# [What to produce]
Using the data below, return every line that holds the word "утверждать".

((

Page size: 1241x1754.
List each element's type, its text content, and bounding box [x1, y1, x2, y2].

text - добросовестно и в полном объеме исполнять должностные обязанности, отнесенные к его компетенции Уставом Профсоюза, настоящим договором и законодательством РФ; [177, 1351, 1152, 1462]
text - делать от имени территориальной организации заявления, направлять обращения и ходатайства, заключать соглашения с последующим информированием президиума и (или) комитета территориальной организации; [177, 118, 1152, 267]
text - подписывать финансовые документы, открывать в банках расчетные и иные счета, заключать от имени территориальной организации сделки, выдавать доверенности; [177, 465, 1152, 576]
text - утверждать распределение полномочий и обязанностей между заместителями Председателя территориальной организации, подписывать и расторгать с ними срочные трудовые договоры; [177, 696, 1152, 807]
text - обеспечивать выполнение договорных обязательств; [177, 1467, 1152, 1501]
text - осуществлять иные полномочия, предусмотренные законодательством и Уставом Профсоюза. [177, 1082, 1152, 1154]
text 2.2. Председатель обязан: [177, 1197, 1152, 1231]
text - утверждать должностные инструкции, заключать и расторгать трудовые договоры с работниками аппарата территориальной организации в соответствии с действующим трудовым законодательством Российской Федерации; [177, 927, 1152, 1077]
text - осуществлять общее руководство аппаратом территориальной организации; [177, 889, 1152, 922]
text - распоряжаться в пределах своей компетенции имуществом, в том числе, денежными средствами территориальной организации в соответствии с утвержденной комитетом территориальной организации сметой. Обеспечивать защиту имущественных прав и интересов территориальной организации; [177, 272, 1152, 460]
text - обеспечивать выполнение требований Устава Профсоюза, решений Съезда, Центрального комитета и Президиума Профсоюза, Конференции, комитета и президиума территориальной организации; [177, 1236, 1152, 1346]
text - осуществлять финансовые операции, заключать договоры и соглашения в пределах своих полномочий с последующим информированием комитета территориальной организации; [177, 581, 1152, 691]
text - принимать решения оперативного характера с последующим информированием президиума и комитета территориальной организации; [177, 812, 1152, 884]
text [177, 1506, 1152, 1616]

))

# [Response]
text - утверждать распределение полномочий и обязанностей между заместителями Председателя территориальной организации, подписывать и расторгать с ними срочные трудовые договоры; [177, 696, 1152, 807]
text - утверждать должностные инструкции, заключать и расторгать трудовые договоры с работниками аппарата территориальной организации в соответствии с действующим трудовым законодательством Российской Федерации; [177, 927, 1152, 1077]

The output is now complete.